Amazon Looking Long in New Tablet Wars
The company's new product doesn't have to be an iPad-killer -- yet.

All we know for certain is that Amazon (NASDAQ:AMZN) is hosting a press conference Wednesday. It’s in New York and starts at 10 a.m. EDT. But in the leaky-sieve that is the Internet, word has leaked out: Amazon is likely to announce a major upgrade to the Kindle, an iPad-like tablet being called the Kindle Fire.

But few investors seem to be willing to buy on the rumor. On Tuesday, a day when the Nasdaq Composite closed up 1.2%, Amazon closed down 2.5% at $224.21.
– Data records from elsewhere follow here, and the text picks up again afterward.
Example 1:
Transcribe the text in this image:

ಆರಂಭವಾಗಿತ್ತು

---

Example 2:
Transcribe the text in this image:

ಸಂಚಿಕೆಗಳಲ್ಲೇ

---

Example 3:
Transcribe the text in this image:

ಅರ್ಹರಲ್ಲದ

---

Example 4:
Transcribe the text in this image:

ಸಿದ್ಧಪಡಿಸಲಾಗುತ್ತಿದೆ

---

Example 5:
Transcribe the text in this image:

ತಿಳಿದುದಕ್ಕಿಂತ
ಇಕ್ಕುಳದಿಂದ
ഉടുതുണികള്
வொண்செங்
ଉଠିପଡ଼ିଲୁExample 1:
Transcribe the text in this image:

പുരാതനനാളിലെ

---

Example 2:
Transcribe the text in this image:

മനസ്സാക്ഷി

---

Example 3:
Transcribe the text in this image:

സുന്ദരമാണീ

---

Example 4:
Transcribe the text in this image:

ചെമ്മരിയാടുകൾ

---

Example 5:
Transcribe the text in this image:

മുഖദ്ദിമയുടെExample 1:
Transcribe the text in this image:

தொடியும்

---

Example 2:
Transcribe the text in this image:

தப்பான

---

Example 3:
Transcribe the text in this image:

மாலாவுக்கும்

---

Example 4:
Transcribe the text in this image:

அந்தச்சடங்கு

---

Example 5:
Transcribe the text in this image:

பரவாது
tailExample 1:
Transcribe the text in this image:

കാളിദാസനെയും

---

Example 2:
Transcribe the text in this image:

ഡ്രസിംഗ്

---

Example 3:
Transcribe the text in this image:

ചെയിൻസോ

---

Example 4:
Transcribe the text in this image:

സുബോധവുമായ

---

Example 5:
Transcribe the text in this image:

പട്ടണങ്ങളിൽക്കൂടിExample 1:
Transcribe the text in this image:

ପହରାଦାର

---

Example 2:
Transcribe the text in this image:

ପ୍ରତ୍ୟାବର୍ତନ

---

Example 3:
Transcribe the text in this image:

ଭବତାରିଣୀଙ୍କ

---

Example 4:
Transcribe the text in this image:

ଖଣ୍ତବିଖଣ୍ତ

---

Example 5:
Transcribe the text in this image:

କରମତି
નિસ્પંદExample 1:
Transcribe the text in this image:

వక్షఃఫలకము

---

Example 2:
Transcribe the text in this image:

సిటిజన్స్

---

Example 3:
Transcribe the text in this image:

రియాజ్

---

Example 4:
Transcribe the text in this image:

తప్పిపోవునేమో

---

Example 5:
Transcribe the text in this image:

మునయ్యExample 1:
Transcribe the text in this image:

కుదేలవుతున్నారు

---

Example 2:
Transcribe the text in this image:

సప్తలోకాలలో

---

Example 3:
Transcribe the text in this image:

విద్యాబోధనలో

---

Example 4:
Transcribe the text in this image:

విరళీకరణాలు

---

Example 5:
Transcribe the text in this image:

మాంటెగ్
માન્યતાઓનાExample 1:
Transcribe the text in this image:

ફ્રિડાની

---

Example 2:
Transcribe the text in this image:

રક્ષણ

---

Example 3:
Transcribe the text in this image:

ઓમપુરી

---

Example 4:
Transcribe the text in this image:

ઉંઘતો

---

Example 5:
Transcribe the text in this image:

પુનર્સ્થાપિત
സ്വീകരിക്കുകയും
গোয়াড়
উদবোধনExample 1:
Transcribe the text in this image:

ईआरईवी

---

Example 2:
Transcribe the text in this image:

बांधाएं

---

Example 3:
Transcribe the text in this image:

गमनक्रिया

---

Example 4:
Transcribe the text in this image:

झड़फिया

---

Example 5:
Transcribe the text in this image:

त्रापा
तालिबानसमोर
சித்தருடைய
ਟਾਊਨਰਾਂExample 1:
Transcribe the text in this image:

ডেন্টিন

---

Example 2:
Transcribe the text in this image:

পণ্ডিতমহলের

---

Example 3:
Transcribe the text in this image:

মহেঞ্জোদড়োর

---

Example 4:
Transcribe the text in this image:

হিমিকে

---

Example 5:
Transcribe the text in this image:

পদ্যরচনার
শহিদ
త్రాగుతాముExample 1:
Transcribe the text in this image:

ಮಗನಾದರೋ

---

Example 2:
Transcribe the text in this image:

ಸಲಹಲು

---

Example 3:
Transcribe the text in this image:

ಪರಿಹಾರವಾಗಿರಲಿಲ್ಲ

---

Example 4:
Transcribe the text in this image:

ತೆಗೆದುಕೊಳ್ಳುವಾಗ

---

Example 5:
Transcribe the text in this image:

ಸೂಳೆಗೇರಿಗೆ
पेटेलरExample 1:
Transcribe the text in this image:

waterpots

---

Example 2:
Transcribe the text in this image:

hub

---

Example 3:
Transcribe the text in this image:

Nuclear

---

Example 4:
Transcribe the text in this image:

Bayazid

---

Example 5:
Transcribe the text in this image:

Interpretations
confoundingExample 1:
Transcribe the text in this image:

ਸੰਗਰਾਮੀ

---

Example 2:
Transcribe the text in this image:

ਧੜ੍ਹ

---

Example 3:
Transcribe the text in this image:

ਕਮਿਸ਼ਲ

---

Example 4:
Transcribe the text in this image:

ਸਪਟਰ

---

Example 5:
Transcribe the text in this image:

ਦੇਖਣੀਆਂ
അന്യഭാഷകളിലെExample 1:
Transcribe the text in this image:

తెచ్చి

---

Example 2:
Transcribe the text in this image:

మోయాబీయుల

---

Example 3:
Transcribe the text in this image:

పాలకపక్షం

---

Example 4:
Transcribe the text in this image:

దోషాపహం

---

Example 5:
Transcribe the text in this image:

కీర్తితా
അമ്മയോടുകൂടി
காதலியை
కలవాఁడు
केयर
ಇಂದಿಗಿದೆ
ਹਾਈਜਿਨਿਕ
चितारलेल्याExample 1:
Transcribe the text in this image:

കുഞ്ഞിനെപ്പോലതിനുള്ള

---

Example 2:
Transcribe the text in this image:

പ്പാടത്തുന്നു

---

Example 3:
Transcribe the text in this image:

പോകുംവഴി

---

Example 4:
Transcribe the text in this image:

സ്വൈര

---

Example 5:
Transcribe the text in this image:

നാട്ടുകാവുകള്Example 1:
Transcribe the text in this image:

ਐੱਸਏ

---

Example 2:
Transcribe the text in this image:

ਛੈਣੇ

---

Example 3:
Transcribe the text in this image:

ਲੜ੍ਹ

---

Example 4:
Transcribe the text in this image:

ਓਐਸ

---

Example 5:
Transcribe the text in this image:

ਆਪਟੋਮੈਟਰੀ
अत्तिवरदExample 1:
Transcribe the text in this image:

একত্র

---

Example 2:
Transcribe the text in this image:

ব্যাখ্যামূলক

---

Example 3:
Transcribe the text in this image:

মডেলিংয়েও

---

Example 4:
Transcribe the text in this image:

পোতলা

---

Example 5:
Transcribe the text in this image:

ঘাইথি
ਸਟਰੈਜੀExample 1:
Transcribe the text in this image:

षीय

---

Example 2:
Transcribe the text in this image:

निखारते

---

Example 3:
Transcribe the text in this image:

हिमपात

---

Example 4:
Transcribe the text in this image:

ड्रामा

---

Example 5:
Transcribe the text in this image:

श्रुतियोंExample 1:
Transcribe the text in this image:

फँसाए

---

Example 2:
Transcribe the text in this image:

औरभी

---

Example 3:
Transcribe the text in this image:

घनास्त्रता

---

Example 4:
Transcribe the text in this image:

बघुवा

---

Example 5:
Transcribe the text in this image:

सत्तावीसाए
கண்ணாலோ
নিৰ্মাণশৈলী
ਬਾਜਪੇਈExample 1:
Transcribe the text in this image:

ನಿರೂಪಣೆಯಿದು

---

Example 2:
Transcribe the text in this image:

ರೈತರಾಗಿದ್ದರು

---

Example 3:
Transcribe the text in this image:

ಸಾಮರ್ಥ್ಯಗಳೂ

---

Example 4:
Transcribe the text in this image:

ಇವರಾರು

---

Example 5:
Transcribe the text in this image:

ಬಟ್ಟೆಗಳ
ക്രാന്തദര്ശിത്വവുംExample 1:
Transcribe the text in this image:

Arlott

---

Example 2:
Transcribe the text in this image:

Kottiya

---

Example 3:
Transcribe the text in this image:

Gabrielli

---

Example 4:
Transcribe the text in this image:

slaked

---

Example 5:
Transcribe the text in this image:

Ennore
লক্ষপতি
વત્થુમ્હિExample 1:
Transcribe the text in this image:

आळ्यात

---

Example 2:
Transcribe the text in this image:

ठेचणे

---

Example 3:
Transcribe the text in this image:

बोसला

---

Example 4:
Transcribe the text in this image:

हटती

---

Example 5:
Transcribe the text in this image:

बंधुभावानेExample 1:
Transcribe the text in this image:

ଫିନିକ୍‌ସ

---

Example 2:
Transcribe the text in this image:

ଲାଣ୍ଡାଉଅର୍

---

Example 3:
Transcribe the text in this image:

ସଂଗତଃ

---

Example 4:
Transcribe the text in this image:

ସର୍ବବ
Perhaps it’s that investors simply don’t trust the speculation on tech blogs, which frequently contradict themselves with rumors of coming devices. Or conversely, perhaps it’s the very details of that speculation, such as the reports the Kindle Fire will be based on technology used in Research In Motion’s (NASDAQ:RIMM) Blackberry Playbook, an ill-starred tablet. Or that the Kindle being announced on Wednesday is simply a warm-up act for a much snazzier Kindle Fire to be revealed in early 2010.

If Amazon does unveil a Kindle Fire, the single most important data point among all the spin and pomp will be this: how much does it cost? Reports from tech sites and securities analysts alike suggest a price tag between $250 and $300. If that’s the case, the Fire could have an impact not only on Amazon shares, but on the stocks of other companies, too.

A $250 tablet from Amazon has a strong potential to be disruptive to the emerging tablets market. Many consumers are intrigued by iPads, but can’t bring themselves to spend $500 or more on one. In the same way as the original Kindle’s $139 price tag made the device a surprise best-seller, the Kindle Fire could bring tablets in to many more homes.

Apple (NASDAQ:AAPL) and Amazon have radically different approaches to tablets and content. Apple runs its iTunes online media store at a slim profit to sell more iPhones and iPads. It costs Apple an estimated $300 or so to sell an iPad, which it then retails for $499 or more. Apple makes hundreds of dollars per iPad, much of which goes to the bottom line.